Mexican land grant in California

Rancho Santa Ana y Quién Sabe was a 48823 acre Mexican land grant in present day San Benito County, California given in 1839 by Governor Juan B. Alvarado to Manuel Larios and Juan Maria Anzar. The grant, east of present day Hollister, consisted of the one square league Rancho Santa Ana in the Santa Ana Creek valley on the north, and the six square league Rancho Quién Sabe in the watershed of the upper Quién Sabe Creek in the Quién Sabe Valley on the south.

==History==
Luis del Castillo Negrete (1798-1843) came to Alta California in 1834 as a member of the Híjar-Padrés Colony. He was an advisor to Governor Mariano Chico, and returned to Mexico in 1836. His brother, Francisco Javier del Castillo Negrete, received the six square league Rancho Quién Sabe in 1836 from Governor Nicolás Gutiérrez.

In 1839, the land was re-granted by Governor Alvarado to Manuel Larios and Juan Miguel Anzar. Anzar paid Larios to oversee the property. In 1848 the two men agreed to divide the grant; Larios took Rancho Santa Ana, and Anzar took Rancho Quién Sabe. Later, when title to the land was being determined, the courts ruled that Anzar and Larios owned equal shares.

=== Manuel Salvador Larios ===
Manuel Salvador Larios (1798–1865) was married three times; first to María Antonia del Carmen Pacheco, then secondly to Guadalupe Castro, and thirdly to María Rosario Armas de Higuera (who had been married to Juan José Saturio Higuera (1801- 1845)). When Larios died in 1865, his two surviving minor children were Martín del Patricinio (his mother was María Pacheco) and Estolano (his mother was Rosario Armas). Rosario Armas de Larios, with her son, Estolano Larios, and her Higuera children from a previous marriage moved to New Idria

=== Juan Maria (Miguel) Anzar ===
Juan Miguel Anzar was the brother of padre José Antonio Anzar (1792-) who served at the Mission San Juan Bautista until he returned to Mexico in 1835.
Juan Maria (Miguel) Anzar was the grantee of Rancho Los Aromitas y Agua Caliente in 1835. Juan Maria (Miguel) Anzar (-1852) married María Antonia Castro. When Juan Maria (Miguel) Anzar died in 1853, he held title to Rancho Los Aromitas y Agua Caliente, Rancho Santa Ana y Quién Sabe, Rancho Real de los Águilas and Rancho Los Carneros. His widow, María Antonia Castro de Anzar, married Frederick A. McDougall (a doctor from Scotland). María Antonia Castro de Anzar de MacDougall died in 1855, leaving McDougal and her children (Anatolio Anzar, Juan Francisco Anzar and Policronio Anzar) as heirs.

===Post-statehood===
With the cession of California to the United States following the Mexican-American War, the 1848 Treaty of Guadalupe Hidalgo provided that the land grants would be honored. As required by the Land Act of 1851, a claim for Rancho Santa Ana y Quién Sabe was filed with the Public Land Commission in 1852, and the combined grant was patented to Manuel Larios and Juan Miguel Anzar in 1860.

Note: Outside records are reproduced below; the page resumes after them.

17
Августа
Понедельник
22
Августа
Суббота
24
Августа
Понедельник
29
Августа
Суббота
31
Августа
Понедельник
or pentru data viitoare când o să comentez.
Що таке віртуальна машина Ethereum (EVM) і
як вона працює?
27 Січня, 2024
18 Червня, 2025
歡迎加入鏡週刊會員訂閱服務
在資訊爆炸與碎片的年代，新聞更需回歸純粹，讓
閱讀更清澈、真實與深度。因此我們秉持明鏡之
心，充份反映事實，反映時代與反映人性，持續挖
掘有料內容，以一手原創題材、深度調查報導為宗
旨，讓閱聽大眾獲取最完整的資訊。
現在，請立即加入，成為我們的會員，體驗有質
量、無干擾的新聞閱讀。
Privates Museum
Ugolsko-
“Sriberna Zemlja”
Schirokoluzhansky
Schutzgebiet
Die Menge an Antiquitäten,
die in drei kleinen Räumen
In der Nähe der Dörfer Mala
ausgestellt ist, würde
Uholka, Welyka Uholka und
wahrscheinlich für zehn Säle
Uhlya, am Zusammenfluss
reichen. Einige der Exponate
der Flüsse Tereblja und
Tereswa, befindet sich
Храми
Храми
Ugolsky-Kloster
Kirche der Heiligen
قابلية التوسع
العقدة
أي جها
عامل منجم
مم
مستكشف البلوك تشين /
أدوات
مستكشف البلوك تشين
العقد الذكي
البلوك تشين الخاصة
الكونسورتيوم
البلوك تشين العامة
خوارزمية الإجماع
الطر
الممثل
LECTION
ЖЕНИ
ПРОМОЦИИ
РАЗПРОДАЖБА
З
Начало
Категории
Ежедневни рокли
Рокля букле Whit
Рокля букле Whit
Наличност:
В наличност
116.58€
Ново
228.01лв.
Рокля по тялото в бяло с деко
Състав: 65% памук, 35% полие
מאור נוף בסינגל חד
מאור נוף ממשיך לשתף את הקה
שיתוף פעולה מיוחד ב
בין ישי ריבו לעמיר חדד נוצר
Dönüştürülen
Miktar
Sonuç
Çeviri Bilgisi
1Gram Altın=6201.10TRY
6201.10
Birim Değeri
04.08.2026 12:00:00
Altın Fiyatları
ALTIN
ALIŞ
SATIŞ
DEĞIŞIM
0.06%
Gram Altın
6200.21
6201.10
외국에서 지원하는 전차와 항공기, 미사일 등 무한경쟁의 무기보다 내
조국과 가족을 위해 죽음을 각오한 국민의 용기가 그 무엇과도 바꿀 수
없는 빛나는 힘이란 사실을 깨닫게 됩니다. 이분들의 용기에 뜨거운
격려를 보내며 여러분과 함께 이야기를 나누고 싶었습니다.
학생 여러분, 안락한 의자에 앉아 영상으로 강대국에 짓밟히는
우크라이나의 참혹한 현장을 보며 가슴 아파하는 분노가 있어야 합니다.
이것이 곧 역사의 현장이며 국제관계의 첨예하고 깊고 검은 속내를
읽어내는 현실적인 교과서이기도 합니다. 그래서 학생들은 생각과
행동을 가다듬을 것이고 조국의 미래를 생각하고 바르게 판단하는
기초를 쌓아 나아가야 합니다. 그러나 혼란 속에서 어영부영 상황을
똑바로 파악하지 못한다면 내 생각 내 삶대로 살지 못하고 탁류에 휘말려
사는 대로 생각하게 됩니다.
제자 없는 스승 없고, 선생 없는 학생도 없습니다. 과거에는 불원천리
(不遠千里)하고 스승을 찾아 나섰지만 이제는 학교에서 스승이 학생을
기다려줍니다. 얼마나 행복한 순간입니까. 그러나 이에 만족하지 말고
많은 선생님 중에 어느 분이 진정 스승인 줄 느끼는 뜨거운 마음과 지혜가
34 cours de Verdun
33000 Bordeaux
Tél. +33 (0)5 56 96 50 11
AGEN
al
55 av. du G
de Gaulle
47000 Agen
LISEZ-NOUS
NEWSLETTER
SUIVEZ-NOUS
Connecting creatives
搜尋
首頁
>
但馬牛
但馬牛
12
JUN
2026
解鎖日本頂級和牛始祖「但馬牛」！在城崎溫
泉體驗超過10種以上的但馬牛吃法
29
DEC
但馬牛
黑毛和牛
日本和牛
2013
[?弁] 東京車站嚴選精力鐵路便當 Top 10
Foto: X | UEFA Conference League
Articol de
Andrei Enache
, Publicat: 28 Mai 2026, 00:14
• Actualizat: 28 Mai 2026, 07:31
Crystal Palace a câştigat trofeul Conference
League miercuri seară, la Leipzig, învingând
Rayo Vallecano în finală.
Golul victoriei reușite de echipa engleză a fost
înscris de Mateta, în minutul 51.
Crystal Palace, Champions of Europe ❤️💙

A claim based on the Nicolás Gutiérrez grant of six square leagues to Luis del Castillo Negrete, was filed by Josefa Morales del Castillo Negrete with the Land Commission in 1852, but was rejected. A claim based on the Nicolás Gutiérrez grant of six square leagues to Francisco Javier del Castillo Negrete filed by Francisco Castillo Negrete with the Land Commission in 1852 was also rejected.

In 1866, the heirs of Manuel Larios sold 23000 acre of Rancho Santa Ana y Quién Sabe to Joaquín Bolado (1822-1894) and his business partner José G. Arques.

In 1869, Juan Francisco Anzar sold Rancho Santa Ana and Quién Sabe to Estanislao Hernández (1821–1893).

The Quién Sabe Ranch was purchased by John N. Irwin II from the Somavia family in the 1970s.